We have been seeing car advertisements for over 100 years now. Shiny Cadillacs, sleek Jaguars, and pink Mustangs. In the beginning, it was all simply black and white. So how has it changed? Auto advertising throughout the years has evolved tremendously thanks to imaginative, and sometimes not so effective, creative techniques. The methods for marketing cars have changed dramatically over the past 120 years. These days, we’re bombarded from all angles with slick videos, flashy print ads and more online content than we could ever possibly consume. It all began with very simple adverts, produced soon after motor vehicles were invented. The first ever car advert in a US publication appeared in the July 30, 1898 issue of Scientific American magazine and featured the headline “Dispense with a horse” and simply sold the benefits of the Winton Motor Carriage. In 1912, Henry Ford said: “Ford advertising never attempts to be clever.”

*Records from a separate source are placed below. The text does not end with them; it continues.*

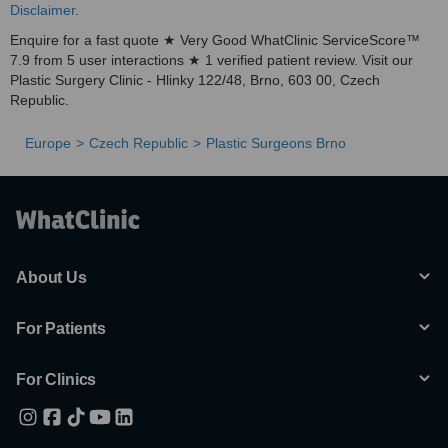
Disclaimer
.
Enquire for a fast quote ★ Very Good WhatClinic ServiceScore™
7.9 from 5 user interactions ★ 1 verified patient review. Visit our
Plastic Surgery Clinic - Hlinky 122/48, Brno, 603 00, Czech
Republic.
Europe
Czech Republic
Plastic Surgeons Brno
About Us
For Patients
For Clinics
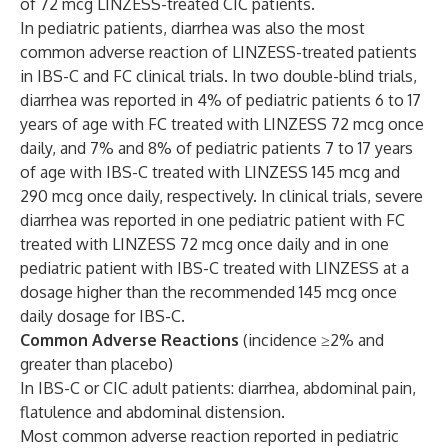
of 72 mcg LINZESS-treated CIC patients.
In pediatric patients, diarrhea was also the most
common adverse reaction of LINZESS-treated patients
in IBS-C and FC clinical trials. In two double-blind trials,
diarrhea was reported in 4% of pediatric patients 6 to 17
years of age with FC treated with LINZESS 72 mcg once
daily, and 7% and 8% of pediatric patients 7 to 17 years
of age with IBS-C treated with LINZESS 145 mcg and
290 mcg once daily, respectively. In clinical trials, severe
diarrhea was reported in one pediatric patient with FC
treated with LINZESS 72 mcg once daily and in one
pediatric patient with IBS-C treated with LINZESS at a
dosage higher than the recommended 145 mcg once
daily dosage for IBS-C.
Common Adverse Reactions
(incidence ≥2% and
greater than placebo)
In IBS-C or CIC adult patients: diarrhea, abdominal pain,
flatulence and abdominal distension.
Most common adverse reaction reported in pediatric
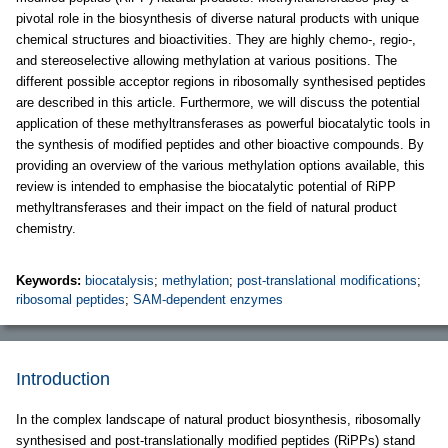
pivotal role in the biosynthesis of diverse natural products with unique
chemical structures and bioactivities. They are highly chemo-, regio-,
and stereoselective allowing methylation at various positions. The
different possible acceptor regions in ribosomally synthesised peptides
are described in this article. Furthermore, we will discuss the potential
application of these methyltransferases as powerful biocatalytic tools in
the synthesis of modified peptides and other bioactive compounds. By
providing an overview of the various methylation options available, this
review is intended to emphasise the biocatalytic potential of RiPP
methyltransferases and their impact on the field of natural product
chemistry.
Keywords:
biocatalysis
;
methylation
;
post-translational modifications
;
ribosomal peptides
;
SAM-dependent enzymes
Introduction
In the complex landscape of natural product biosynthesis, ribosomally
synthesised and post-translationally modified peptides (RiPPs) stand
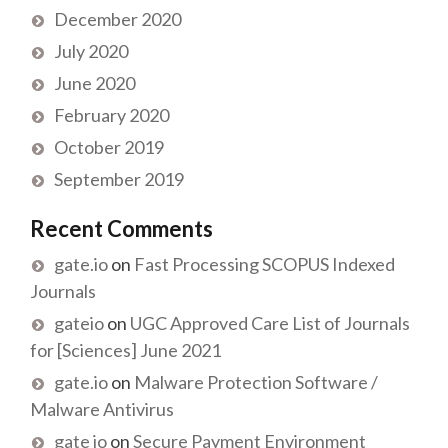
December 2020
July 2020
June 2020
February 2020
October 2019
September 2019
Recent Comments
gate.io
on
Fast Processing SCOPUS Indexed
Journals
gateio
on
UGC Approved Care List of Journals
for [Sciences] June 2021
gate.io
on
Malware Protection Software /
Malware Antivirus
gate io
on
Secure Payment Environment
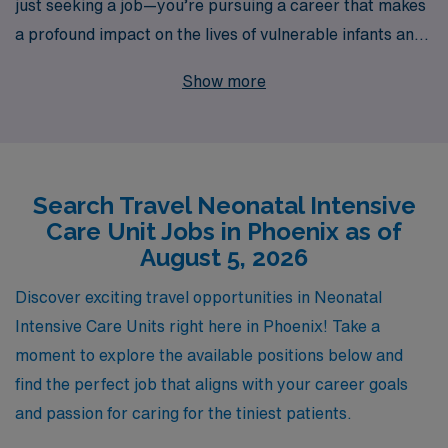
just seeking a job—you’re pursuing a career that makes
a profound impact on the lives of vulnerable infants and
their families. With over 40 years of experience as a
Show more
staffing leader, we specialize in connecting skilled
nursing professionals with exceptional travel
opportunities in Phoenix’s top healthcare facilities.
Each year, we support over 10,000 workers, providing
Search Travel Neonatal Intensive
personalized guidance to ensure your unique career
Care Unit Jobs in Phoenix as of
aspirations are met. By joining our network, you gain
August 5, 2026
access to a wealth of resources, competitive pay, and a
supportive team dedicated to helping you thrive in your
Discover exciting travel opportunities in Neonatal
profession, allowing you to focus on what you do best—
Intensive Care Units right here in Phoenix! Take a
caring for critically ill newborns.
moment to explore the available positions below and
find the perfect job that aligns with your career goals
and passion for caring for the tiniest patients.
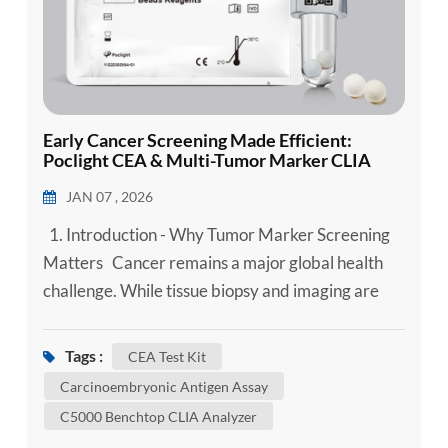
Early Cancer Screening Made Efficient:
Poclight CEA & Multi-Tumor Marker CLIA
POCT Solution
JAN 07 , 2026
1. Introduction - Why Tumor Marker Screening
Matters Cancer remains a major global health
challenge. While tissue biopsy and imaging are
gold standards, serum tumor marker testing
provides a minimally invasive way to support
Tags :
CEA Test Kit
early detection, disease monitoring, and
Carcinoembryonic Antigen Assay
recurrence surveillance, especially when
C5000 Benchtop CLIA Analyzer
combined in optimized diagnostic panels. Among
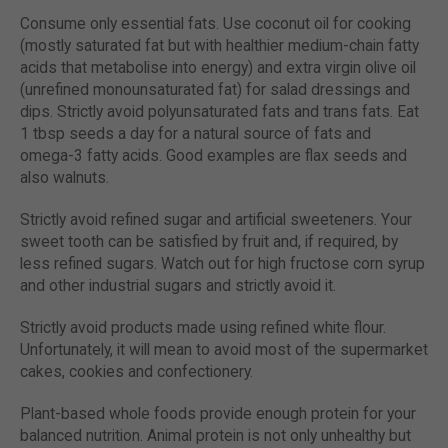
Consume only essential fats. Use coconut oil for cooking
(mostly saturated fat but with healthier medium-chain fatty
acids that metabolise into energy) and extra virgin olive oil
(unrefined monounsaturated fat) for salad dressings and
dips. Strictly avoid polyunsaturated fats and trans fats. Eat
1 tbsp seeds a day for a natural source of fats and
omega-3 fatty acids. Good examples are flax seeds and
also walnuts.
Strictly avoid refined sugar and artificial sweeteners. Your
sweet tooth can be satisfied by fruit and, if required, by
less refined sugars. Watch out for high fructose corn syrup
and other industrial sugars and strictly avoid it.
Strictly avoid products made using refined white flour.
Unfortunately, it will mean to avoid most of the supermarket
cakes, cookies and confectionery.
Plant-based whole foods provide enough protein for your
balanced nutrition. Animal protein is not only unhealthy but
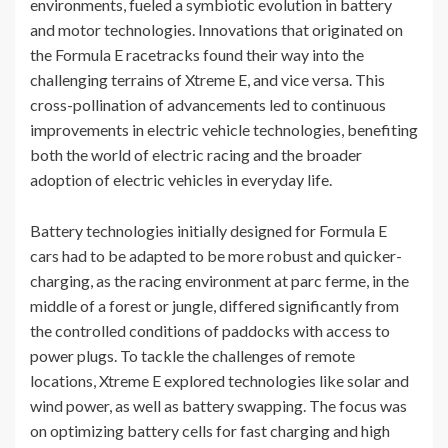
environments, fueled a symbiotic evolution in battery
and motor technologies. Innovations that originated on
the Formula E racetracks found their way into the
challenging terrains of Xtreme E, and vice versa. This
cross-pollination of advancements led to continuous
improvements in electric vehicle technologies, benefiting
both the world of electric racing and the broader
adoption of electric vehicles in everyday life.
Battery technologies initially designed for Formula E
cars had to be adapted to be more robust and quicker-
charging, as the racing environment at parc ferme, in the
middle of a forest or jungle, differed significantly from
the controlled conditions of paddocks with access to
power plugs. To tackle the challenges of remote
locations, Xtreme E explored technologies like solar and
wind power, as well as battery swapping. The focus was
on optimizing battery cells for fast charging and high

Selling this aspirational dream of the good life, still a staple of American automotive advertising, became a more generalized force during the post-war boom. Impossibly elongated Buicks, Plymouths, and Pontiacs were posed in front of streamlined modern homes, nightclubs, and swimming pools, as emblems of the era’s suburban surfeit. The first ads for imports such as VW’s Beetle, with their famously minimal “Lemon” and “Think Small” campaigns, were an intentional undermining of that consumptive delusion, symptomatic of a countercultural youth trend that would result in both hippies and yuppies joining the foreign car bandwagon. Towards the second half of the 20th century, car advertising was already a professional area for photographers. The first studio photoshoots took place in the 1980s and showed a completely new side of cars. One full of elegance and style. These were the years in which automobile ads reached their peak in numbers. There were cases when one magazine would feature between twenty and twenty-five car ads in one issue.